*Problem:* Search the material below for "plugin" and copy every line where it occurs.

*Records provided:*
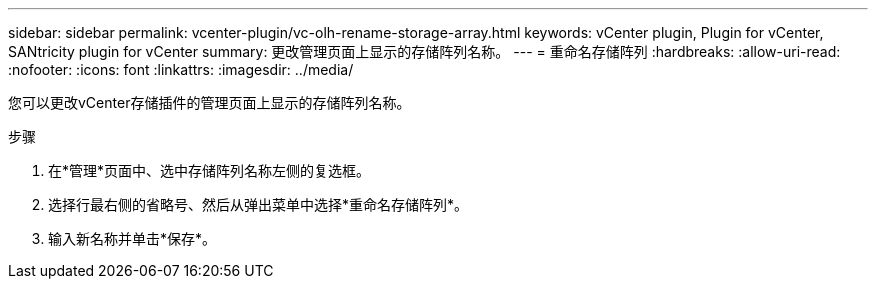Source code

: ---
sidebar: sidebar 
permalink: vcenter-plugin/vc-olh-rename-storage-array.html 
keywords: vCenter plugin, Plugin for vCenter, SANtricity plugin for vCenter 
summary: 更改管理页面上显示的存储阵列名称。 
---
= 重命名存储阵列
:hardbreaks:
:allow-uri-read: 
:nofooter: 
:icons: font
:linkattrs: 
:imagesdir: ../media/


[role="lead"]
您可以更改vCenter存储插件的管理页面上显示的存储阵列名称。

.步骤
. 在*管理*页面中、选中存储阵列名称左侧的复选框。
. 选择行最右侧的省略号、然后从弹出菜单中选择*重命名存储阵列*。
. 输入新名称并单击*保存*。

*Result:*
permalink: vcenter-plugin/vc-olh-rename-storage-array.html 
keywords: vCenter plugin, Plugin for vCenter, SANtricity plugin for vCenter 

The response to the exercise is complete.